從中市到這裡,沿路都是樹木,讓人覺得空氣特別的好。
此時已經是晚上六點多了,太陽西下,只在天邊留下一片燒紅的晚霞,白瑜言看着這一幢幢整齊排列的歐式別墅,在這幽靜的郊區顯得特別的亮眼。
這歐式別墅,簡單的黑白色調,卻富有浪漫與**的氣質,挑高氣派的大門,圓形的拱窗和轉角的石砌,盡顯雍容華貴,而且花園中還有一個很大的游泳池。
她滿是欣喜,迫不及待地進去。
瞬間又讓她眼前一開,裡面也是歐式風格裝修,色調依舊簡單,但都是暖色調,讓人極爲有家的感覺,一進來就覺得特別的舒適,而且裝潢華麗,又有一種宮殿的感覺。
“遠楓,我們家很有錢嗎?”白瑜言細眉下那雙黑葡萄似的眼睛,滴溜溜的不停地四處張望,眼神充滿好奇,猶如沒見過世面的小姑娘一樣,不過她真的好喜歡這裡。
陸遠楓嘴角一抹淺笑:“傻丫頭。”
忽然,白瑜言的身體昂然僵住,明亮的眸子再仔細掃視一圈,覺得很驚愕。
“遠楓我們不是夫妻嗎?爲什麼到處都沒有我們的相片。”她仔細尋查了一番,只見客廳的白牆上有一道鑲相框的痕跡,這裡之前肯定是放相片的,現在怎麼沒有了?
陸遠楓昂壯的身子一愣,沒想到她會這樣問。
那些相片,自從他的妻子死了以後,他心有愧疚不敢看她,所以就全部都撤下來放到地下室裡去了,就連保姆也辭退了。
不過他不可能把這些事情告訴給這個女人聽,他略有心虛,閃爍其詞道:“額……我們曾經吵架,然後一氣之下就全部都丟了。”
白瑜言驚愕的眸子圓溜溜地看陸遠楓:“我們吵什麼架那麼嚴重,竟然氣到把所有的相片都丟掉?”
“額……”陸遠楓再次停頓了會,腦子快速轉動了一下,又繼續說道:“那都是一些不開心的事情,還說呢,就是因爲那次吵架所以你纔會一氣之下跑出去,最後纔出了事,失去記憶的,好了,過去的事,不想再提了。”
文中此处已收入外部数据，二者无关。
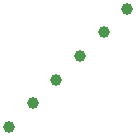
<source format=gbr>
G04 Examples for testing time performance of Gerber parsers*
%FSLAX26Y26*%
%MOMM*%
%ADD10C,1*%
%LPD*%
D10*
X0Y0D03*
X2000000Y2000000D03*
X4000000Y4000000D03*
X6000000Y6000000D03*
X8000000Y8000000D03*
X10000000Y10000000D03*
M02*

</source>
他故意停止這個話題,深邃的眸子晃到白瑜言的心脹處,瞬間再次想到了她的妻子,或許是因爲內疚……眼眸周不由自主盈出淚水。
心裡輕聲唸叨,如果可以,請原諒我這一次的自私……
“遠楓?”白瑜言看見他好像在想什麼不開心的事,茫然失若的樣子,感覺怪怪的。